SQL injection in function `explainQuery`?

[hartwork]

Hi!

This was already part of a public discussion at the PostgreSQL Berlin meetup and I found no directions in this repository on where to send reports on potential vulnerabilities instead, so I hope it's okay to bring the following up here.

There is a place in this code base that (without any in-depth analysis) looks like it could be vulnerable to SQL injections:

agent/apps/dbagent/src/lib/targetdb/db.ts

Lines 390 to 391 in 30aecbc

	await client.query(`SET search_path TO ${schema}`);
	const explainQuery = `EXPLAIN ${query}`;

Can you confirm? Does it mean that a malicious or snitchy LLM could exploit explainQuery to run arbitrary queries on the connected database? Is there anything protecting against this that I might be missing?

Thanks and best, Sebastian

CC @divyenduz

[tsg]

Hi, thanks for raising this, it is indeed vulnerable. My intention when initially writing this was to ensure that it's only a single statement passed to EXPLAIN, so the result is an execution plan rather than actually executing the statement. Unfortunately EXPLAIN doesn't support parameters, so it has to be string manipulation. It is run in a read-only transaction, but because it currently doesn't protect against multiple statements, it's easy to escape.

The agent picks up the queries from pg_stat_statements or pg_stat_activity, where there are only normalized single statements. But if we assume the LLM is hijacked somehow, then it's possible that the explainQuery tool is called with a malicious string.

I think the best path forward is to sanitize the incoming query to be guaranteed a single statement, and potentially discard any queries that we're not sure about. As long as we can guarantee that the query contains a single statement, I think this should be safe because Postgres only plans the query, not actually execute it.

We still have to investigate a couple of things with this approach:

• stable functions might be executed by EXPLAIN, which could result in side-effects
• extensions can add planner hooks which could be problematic

[hartwork]

@tsg thanks for your response!

As long as we can guarantee that the query contains a single statement, I think this should be safe because Postgres only plans the query, not actually execute it.

Even beyond a single statement, I would not be surprised if things like denial of service are possible.

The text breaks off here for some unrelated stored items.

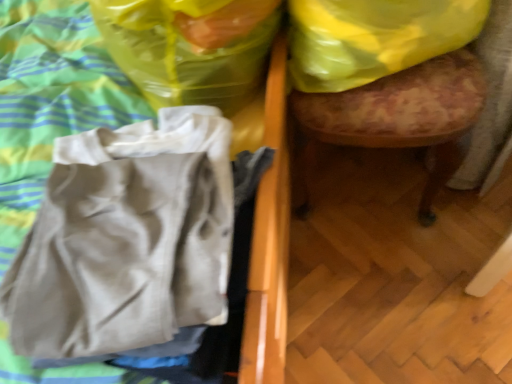
Question: Is wooden upholstered stool at right behind yellow plastic bag at upper right, the 2th plastic bag from the left?

Choices:
 (A) no
 (B) yes

Answer: (A)

Question: Does wooden upholstered stool at right come in front of yellow plastic bag at upper right, the 1th plastic bag viewed from the right?

Choices:
 (A) no
 (B) yes

Answer: (B)

Question: From a real-world perspective, is wooden upholstered stool at right positioned under yellow plastic bag at upper right, the 2th plastic bag from the left, based on gravity?

Choices:
 (A) no
 (B) yes

Answer: (B)

Question: Can you confirm if wooden upholstered stool at right is smaller than yellow plastic bag at upper right, the 2th plastic bag from the left?

Choices:
 (A) yes
 (B) no

Answer: (B)

Question: Does wooden upholstered stool at right appear on the left side of yellow plastic bag at upper right, the 2th plastic bag from the left?

Choices:
 (A) yes
 (B) no

Answer: (B)

Question: Which is correct: yellow plastic bag at upper right, the 1th plastic bag viewed from the right, is inside wooden upholstered stool at right, or outside of it?

Choices:
 (A) outside
 (B) inside

Answer: (B)

Question: Does point (424, 48) appear closer or farther from the camera than point (437, 180)?

Choices:
 (A) farther
 (B) closer

Answer: (B)

Question: In terms of height, does yellow plastic bag at upper right, the 1th plastic bag viewed from the right, look taller or shorter compared to wooden upholstered stool at right?

Choices:
 (A) tall
 (B) short

Answer: (B)

Question: Considering the relative positions of yellow plastic bag at upper right, the 2th plastic bag from the left, and wooden upholstered stool at right in the image provided, is yellow plastic bag at upper right, the 2th plastic bag from the left, to the left or to the right of wooden upholstered stool at right?

Choices:
 (A) left
 (B) right

Answer: (A)

Question: Does point (397, 77) appear closer or farther from the camera than point (473, 29)?

Choices:
 (A) closer
 (B) farther

Answer: (B)

Question: From a real-world perspective, is wooden upholstered stool at right above or below yellow plastic bag at upper right, the 1th plastic bag viewed from the right?

Choices:
 (A) below
 (B) above

Answer: (A)

Question: From the image's perspective, is wooden upholstered stool at right located above or below yellow plastic bag at upper right, the 1th plastic bag viewed from the right?

Choices:
 (A) above
 (B) below

Answer: (B)

Question: Is wooden upholstered stool at right bigger or smaller than yellow plastic bag at upper right, the 2th plastic bag from the left?

Choices:
 (A) big
 (B) small

Answer: (A)

Question: Is translucent yellow plastic bag at upper right, which ranks as the 1th plastic bag in left-to-right order, situated inside yellow plastic bag at upper right, the 2th plastic bag from the left, or outside?

Choices:
 (A) outside
 (B) inside

Answer: (A)

Question: From a real-world perspective, relative to yellow plastic bag at upper right, the 2th plastic bag from the left, is translucent yellow plastic bag at upper right, which ranks as the 2th plastic bag in right-to-left order, vertically above or below?

Choices:
 (A) above
 (B) below

Answer: (A)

Even worse, EXPLAIN ANALYZE .. (and EXPLAIN (ANALYZE ..)?) could to be a concern, if nothing is blocking {query} from starting with flavurs of ANALYZE and the server is using PostgreSQL >=13. The official docs say:

Important

Keep in mind that the statement is actually executed when the ANALYZE option is used. Although EXPLAIN will discard any > output that a SELECT would return, other side effects of the statement will happen as usual.

I'm also wondering what SQL command would escape the BEGIN .. ROLLBACK wrap, either because the command is in general not rolled back by ROLLBACK — TRUNCATE or DROP maybe — or maybe even smuggling COMMIT via injection would be possible.

I'm not sure. Just thinking aloud.

[tsg]

Even worse, EXPLAIN ANALYZE .. (and EXPLAIN (ANALYZE ..)?) could to be a concern, if nothing is blocking {query} from starting with flavurs of ANALYZE and the server is using PostgreSQL >=13. The official docs say:

Yes, this does only EXPLAIN without ANALYZE, and we can check that it's an actual statement, not something that starts with ANALYZE or similar. This will take a bit of care, but I think it's doable. Especially since we can reject anything that's not normalized.

I'm also wondering what SQL command would escape the BEGIN .. ROLLBACK wrap, either because the command is in general not rolled back by ROLLBACK — TRUNCATE or DROP maybe — or maybe even smuggling COMMIT via injection would be possible.

I'd say the EXPLAIN wrap is more powerful than the transaction one, as long as we can guarantee single statement. We can keep the read-only transaction mostly as an extra layer, but if one can escape the EXPLAIN wrap, probably can avoid the transaction as well.

[divyenduz]

Thanks for raising this @hartwork. In addition to the improvements @tsg mentioned above, we implemented further improvements via #225

In summary,

1. We renamed the existing explainQuery to unsafeExplainQuery.
2. Created a new safeExplainQuery that takes a queryId as input and fetches the query directly from pg_stat_statements. Therefore, the model doesn't have an opportunity to be cynical.
3. Following abundance of caution, all the improvements mentioned above (single statement etc.) are also present in the safeExplainQuery.
4. The prompts already use safeExplainQuery, unsafeExplainQuery is not in our prompts anymore.

With this I am closing this issue but please feel free to reopen a new one with more feedback (or this one if you still feel it is not fully addressed).

Thank you again for taking the time to write this and helping us make Xata agent better. We really appreciate it 🙌🏼

[hartwork]

@divyenduz thanks for your work on this matter! I wonder what we know about the queries that make it into pg_stat_statements. I have one small follow-up bug report at #231.

[hartwork]

PS: I should note that issue #231 maybe well have security consequences because the code is used in attack prevention.